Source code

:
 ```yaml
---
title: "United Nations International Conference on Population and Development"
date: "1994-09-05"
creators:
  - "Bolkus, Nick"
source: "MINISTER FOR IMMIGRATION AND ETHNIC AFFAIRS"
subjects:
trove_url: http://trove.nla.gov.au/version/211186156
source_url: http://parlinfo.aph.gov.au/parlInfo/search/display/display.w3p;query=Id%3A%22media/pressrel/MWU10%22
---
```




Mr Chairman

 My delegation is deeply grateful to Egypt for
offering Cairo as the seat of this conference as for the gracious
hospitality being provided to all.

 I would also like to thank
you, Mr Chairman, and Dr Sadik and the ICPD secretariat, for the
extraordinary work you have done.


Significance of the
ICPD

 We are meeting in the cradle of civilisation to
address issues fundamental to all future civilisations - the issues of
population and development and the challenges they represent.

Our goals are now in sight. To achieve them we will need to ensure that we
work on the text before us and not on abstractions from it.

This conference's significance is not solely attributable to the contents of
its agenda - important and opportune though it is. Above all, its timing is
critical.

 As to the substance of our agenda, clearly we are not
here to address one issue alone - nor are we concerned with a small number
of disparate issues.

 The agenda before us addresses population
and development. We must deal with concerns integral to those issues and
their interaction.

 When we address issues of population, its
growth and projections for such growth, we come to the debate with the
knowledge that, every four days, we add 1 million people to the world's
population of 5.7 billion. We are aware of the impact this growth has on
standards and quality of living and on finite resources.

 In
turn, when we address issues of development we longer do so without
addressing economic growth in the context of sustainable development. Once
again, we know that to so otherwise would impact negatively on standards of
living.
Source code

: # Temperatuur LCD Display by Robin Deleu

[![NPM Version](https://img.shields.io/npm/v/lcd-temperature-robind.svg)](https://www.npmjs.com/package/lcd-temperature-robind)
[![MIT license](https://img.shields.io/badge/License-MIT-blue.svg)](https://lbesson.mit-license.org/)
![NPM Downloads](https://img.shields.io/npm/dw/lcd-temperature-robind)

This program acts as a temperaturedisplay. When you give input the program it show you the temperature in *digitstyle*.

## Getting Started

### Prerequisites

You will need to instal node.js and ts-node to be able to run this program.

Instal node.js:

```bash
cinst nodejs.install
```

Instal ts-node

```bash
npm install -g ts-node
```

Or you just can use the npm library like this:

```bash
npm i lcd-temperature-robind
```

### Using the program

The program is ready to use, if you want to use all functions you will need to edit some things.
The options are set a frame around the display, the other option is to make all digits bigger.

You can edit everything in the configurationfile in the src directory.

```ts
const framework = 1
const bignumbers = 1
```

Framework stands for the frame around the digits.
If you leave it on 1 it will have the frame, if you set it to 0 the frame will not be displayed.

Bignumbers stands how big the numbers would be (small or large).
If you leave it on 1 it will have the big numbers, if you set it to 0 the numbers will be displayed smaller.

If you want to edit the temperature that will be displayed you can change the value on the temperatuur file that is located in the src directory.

| What to produce |
Using the entries shown above, reproduce verbatim the lines from the line bearing "This program acts" to the line bearing "### Using the program", inclusive.

| Result of the exercise |
This program acts as a temperaturedisplay. When you give input the program it show you the temperature in *digitstyle*.

## Getting Started

### Prerequisites

You will need to instal node.js and ts-node to be able to run this program.

Instal node.js:

```bash
cinst nodejs.install
```

Instal ts-node

```bash
npm install -g ts-node
```

Or you just can use the npm library like this:

```bash
npm i lcd-temperature-robind
```

### Using the program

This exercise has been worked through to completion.